Mrs. Evangeline Heartz, Populist of Arapahoe County, ca. 1915
Heartz, when asked about her name,
always answered that she “had been named by an act of the legislature”. This was true, and thanks to the help of my
dynamic Renaissance contact from Boulder, I am now in possession of the
details. It’s a charming story, and
rather inspiring, as it reminds us of the vibrancy of American democratic
ideals long since smothered by carpets of money. Around 1900 it was not merely possible but
unexceptional for a workingman to be a citizen-legislator in a western state
house. It was more exceptional, but
still possible, that one of his distinguished colleagues might be a woman not
yet enfranchised to vote in Federal elections.
This would describe the situation of my grandfather (Democrat, Chaffee
County) and Mrs. Evangeline Heartz (Democrat-Populist, Arapahoe County).
My source for the following is the House Journal of the Legislative Assembly of
the Territory of Colorado, for the session of March 7, 1902. (Colorado of course became a state in
1876—hence the Centennial State—but
the relevant documentary archive has this title.)
H.R. No. 13, by Mr.

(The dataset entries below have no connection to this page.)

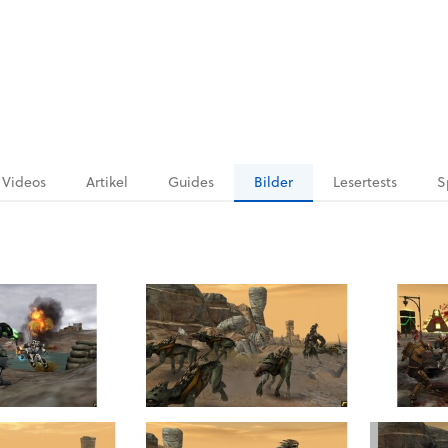
Videos
Artikel
Guides
Bilder
Lesertests
S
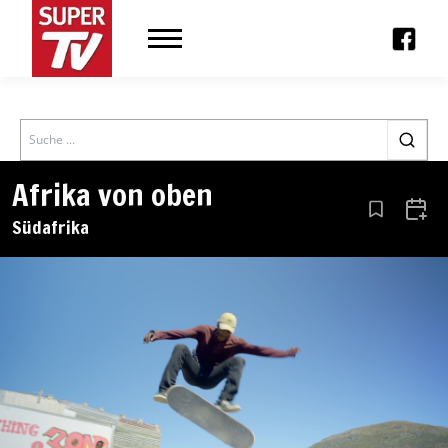
Search
Afrika von oben
Aus den Le
Zum 
Südafrika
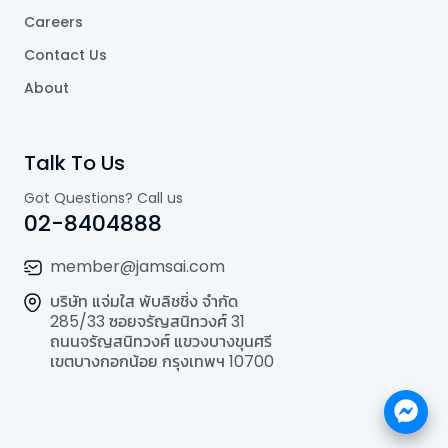
Careers
Contact Us
About
Talk To Us
Got Questions? Call us
02-8404888
member@jamsai.com
บริษัท แจ่มใส พับลิชชิ่ง จำกัด
285/33 ซอยจรัญสนิทวงศ์ 31
ถนนจรัญสนิทวงศ์ แขวงบางขุนศรี
เขตบางกอกน้อย กรุงเทพฯ 10700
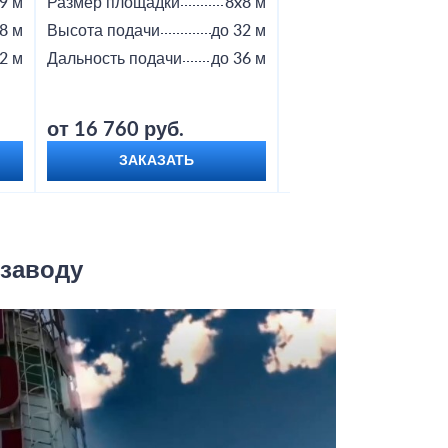
9 м
Размер площадки
8x8 м
Размер площадки
8 м
Высота подачи
до 32 м
Высота подачи
2 м
Дальность подачи
до 36 м
Дальность подачи
от 16 760 руб.
от 18 800 руб.
ЗАКАЗАТЬ
ЗАКАЗАТЬ
 заводу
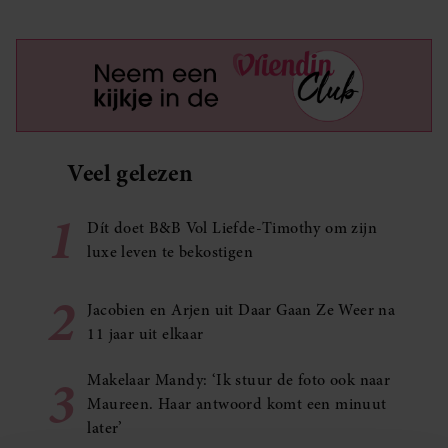
Veel gelezen
1
Dít doet B&B Vol Liefde-Timothy om zijn
luxe leven te bekostigen
2
Jacobien en Arjen uit Daar Gaan Ze Weer na
11 jaar uit elkaar
3
Makelaar Mandy: ‘Ik stuur de foto ook naar
Maureen. Haar antwoord komt een minuut
later’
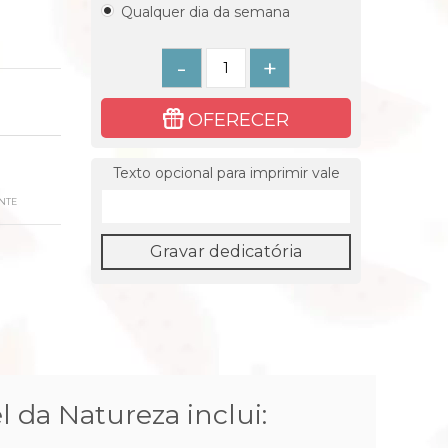
Qualquer dia da semana
-
+
OFERECER
Texto opcional para imprimir vale
NTE
Gravar dedicatória
 da Natureza inclui:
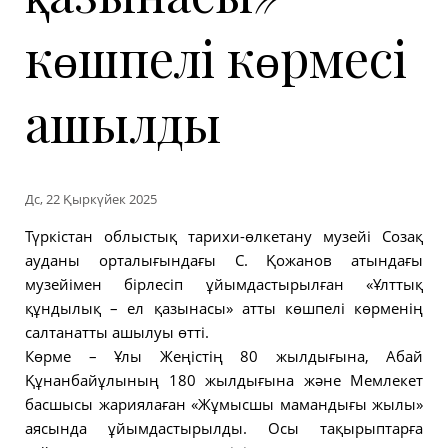
көшпелі көрмесі
ашылды
Дс, 22 Қыркүйек 2025
Түркістан облыстық тарихи-өлкетану музейі Созақ
ауданы орталығындағы С. Қожанов атындағы
музейімен бірлесіп ұйымдастырылған «Ұлттық
құндылық – ел қазынасы» атты көшпелі көрменің
салтанатты ашылуы өтті.
Көрме – Ұлы Жеңістің 80 жылдығына, Абай
Құнанбайұлының 180 жылдығына және Мемлекет
басшысы жариялаған «Жұмысшы мамандығы жылы»
аясында ұйымдастырылды. Осы тақырыптарға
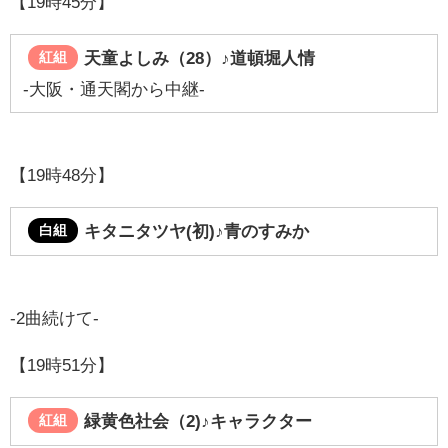
【19時45分】
天童よしみ（28）♪道頓堀人情
紅組
-大阪・通天閣から中継-
【19時48分】
キタニタツヤ(初)♪
青のすみか
白組
-2曲続けて-
【19時51分】
緑黄色社会（2)
♪キャラクター
紅組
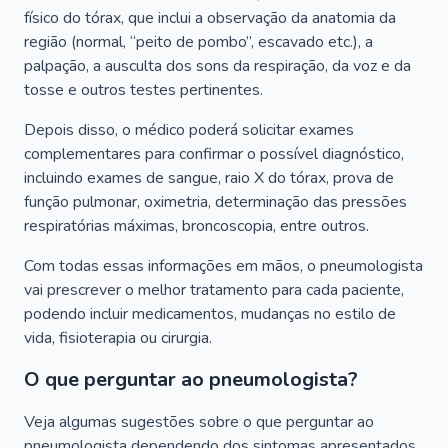
físico do tórax, que inclui a observação da anatomia da
região (normal, “peito de pombo”, escavado etc.), a
palpação, a ausculta dos sons da respiração, da voz e da
tosse e outros testes pertinentes.
Depois disso, o médico poderá solicitar exames
complementares para confirmar o possível diagnóstico,
incluindo exames de sangue, raio X do tórax, prova de
função pulmonar, oximetria, determinação das pressões
respiratórias máximas, broncoscopia, entre outros.
Com todas essas informações em mãos, o pneumologista
vai prescrever o melhor tratamento para cada paciente,
podendo incluir medicamentos, mudanças no estilo de
vida, fisioterapia ou cirurgia.
O que perguntar ao pneumologista?
Veja algumas sugestões sobre o que perguntar ao
pneumologista dependendo dos sintomas apresentados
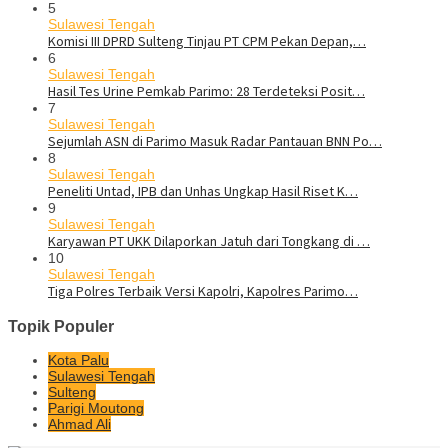
5
Sulawesi Tengah
Komisi III DPRD Sulteng Tinjau PT CPM Pekan Depan,…
6
Sulawesi Tengah
Hasil Tes Urine Pemkab Parimo: 28 Terdeteksi Posit…
7
Sulawesi Tengah
Sejumlah ASN di Parimo Masuk Radar Pantauan BNN Po…
8
Sulawesi Tengah
Peneliti Untad, IPB dan Unhas Ungkap Hasil Riset K…
9
Sulawesi Tengah
Karyawan PT UKK Dilaporkan Jatuh dari Tongkang di …
10
Sulawesi Tengah
Tiga Polres Terbaik Versi Kapolri, Kapolres Parimo…
Topik Populer
Kota Palu
Sulawesi Tengah
Sulteng
Parigi Moutong
Ahmad Ali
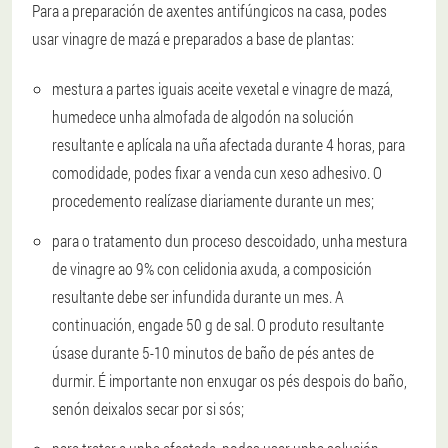
Para a preparación de axentes antifúngicos na casa, podes
usar vinagre de mazá e preparados a base de plantas:
mestura a partes iguais aceite vexetal e vinagre de mazá,
humedece unha almofada de algodón na solución
resultante e aplícala na uña afectada durante 4 horas, para
comodidade, podes fixar a venda cun xeso adhesivo. O
procedemento realízase diariamente durante un mes;
para o tratamento dun proceso descoidado, unha mestura
de vinagre ao 9% con celidonia axuda, a composición
resultante debe ser infundida durante un mes. A
continuación, engade 50 g de sal. O produto resultante
úsase durante 5-10 minutos de baño de pés antes de
durmir. É importante non enxugar os pés despois do baño,
senón deixalos secar por si sós;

Burwell:
“Whereas, The wires announce the
arrival of a little princess at the home of our esteemed fellow member, James
A. Davidson, of Chaffee; be it
“Resolved, That we extend to our
fellow member, the mother and the child, the good wishes of the House of
Representatives of the Thirteenth General Assembly.
“May happiness light the life of
this little one as our almost cloudless Colorado sun does our beloved state.
“Resolved, That the clerk be
instructed to furnish the little one with a copy of these resolutions.”
The resolution was adopted.
It was further moved and seconded
that the little one be named Evangeline Heartz Davidson
The motion prevailed.
The House adjourned.
A wonderful bit of true family
lore, but before I wax too euphoric about the egalitarian spirit of the old
republic, I do note that these same documentary records clearly show that on
the day of my Aunt’s birth in Salida my grandfather was present and voting in
the State House in Denver. The easier
part of childbirth is probably the handing out of the cigars.